Many middle-aged adults go through personality changes due to many changing life events that can occur. Psychologists such as Carl Jung have been in strong favor of defining such changes as the “mid-life crisis” due to the clear and present psychosocial and personality changes that adults may experience (Kail & Cavanaugh, 2010). Socially, this type of change is more commonly viewed as middle-aged men suddenly purchasing new cars or chasing younger women in attempts to re-experience the vibrant events of their youth. Furthermore, most Americans believe that they have or will experience a mid-life crisis at some point in their adult years (Kail & Cavanaugh, 2010). In addition to these clear developments, many individuals looks at the trends in public media to guide their actions as adults. These trends can include older celebrities purchasing plastic surgery, botox and skin creams in an attempt to reduce the signs of aging. It is no longer socially “acceptable” to be old. Nevertheless, “for several decades, the bulk of research evidence has failed to support the idea that most adults experience difficulty at the level of a crisis in midlife” (Kail & Cavanaugh, 2010).
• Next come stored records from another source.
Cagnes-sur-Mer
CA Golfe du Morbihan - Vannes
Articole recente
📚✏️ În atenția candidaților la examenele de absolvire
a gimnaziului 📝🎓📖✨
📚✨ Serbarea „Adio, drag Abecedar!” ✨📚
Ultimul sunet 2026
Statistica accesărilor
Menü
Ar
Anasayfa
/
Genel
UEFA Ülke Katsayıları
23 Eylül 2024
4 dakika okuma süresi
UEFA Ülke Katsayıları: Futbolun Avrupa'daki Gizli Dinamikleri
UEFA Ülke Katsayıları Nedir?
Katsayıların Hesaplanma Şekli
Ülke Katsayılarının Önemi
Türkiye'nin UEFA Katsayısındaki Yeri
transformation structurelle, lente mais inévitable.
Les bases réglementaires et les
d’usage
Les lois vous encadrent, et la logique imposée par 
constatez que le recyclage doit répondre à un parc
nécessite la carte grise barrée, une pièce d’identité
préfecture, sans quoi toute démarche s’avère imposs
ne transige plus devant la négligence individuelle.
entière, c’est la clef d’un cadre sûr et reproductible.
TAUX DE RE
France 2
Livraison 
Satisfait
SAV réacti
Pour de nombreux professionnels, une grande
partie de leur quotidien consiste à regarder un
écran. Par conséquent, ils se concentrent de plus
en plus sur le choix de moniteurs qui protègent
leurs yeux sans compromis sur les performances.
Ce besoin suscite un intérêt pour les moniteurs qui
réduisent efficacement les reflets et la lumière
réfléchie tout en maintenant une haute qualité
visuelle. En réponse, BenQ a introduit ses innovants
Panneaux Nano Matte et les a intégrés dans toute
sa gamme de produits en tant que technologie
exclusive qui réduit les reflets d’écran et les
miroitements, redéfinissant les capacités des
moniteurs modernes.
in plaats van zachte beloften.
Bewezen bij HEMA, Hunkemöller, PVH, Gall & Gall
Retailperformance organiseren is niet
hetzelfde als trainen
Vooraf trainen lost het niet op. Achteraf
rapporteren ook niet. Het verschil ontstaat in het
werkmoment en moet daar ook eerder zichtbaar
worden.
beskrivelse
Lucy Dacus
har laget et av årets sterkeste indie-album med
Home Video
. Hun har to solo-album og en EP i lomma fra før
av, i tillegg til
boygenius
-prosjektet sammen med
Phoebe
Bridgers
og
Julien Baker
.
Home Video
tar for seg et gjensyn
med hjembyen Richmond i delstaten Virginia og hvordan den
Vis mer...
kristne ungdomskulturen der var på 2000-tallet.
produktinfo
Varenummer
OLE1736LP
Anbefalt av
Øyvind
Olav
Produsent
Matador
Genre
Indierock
The question still remains why some individuals show these changes and others do not. Psychology has found that the personality and determination factors such as ego resilience enable people to handle midlife changes must more effectively than others (Kail & Cavanaugh, 2010). These changes can also be much different for men and women. Men stereotypically practice the previously mentioned behavioral changes, while women are more engaged in the skin creams and plastic surgery. However, in the end the belief appears to be that money can be the answer to the mid-life crisis and purchase goods or services that will drastically alter the “causes” of the mid-life crisis. While studies cannot clearly define why these changes occur in men and women, it is easy to hypothesize that they exist due to a mix of biological, psychological and social factors. Primarily, biological changes in estrogen, testosterone and other hormones in the body have an equal transitional effect on the psychological factors within an individual which can also alter how an individual perceives themselves. Therefore, the mix of all three types of factors combines to enact these changes in adults.
Kail, R. V., & Cavanaugh, J. C. (2010). Human development, a life-span view. Belmont, CA: Wadsworth Publishing Company.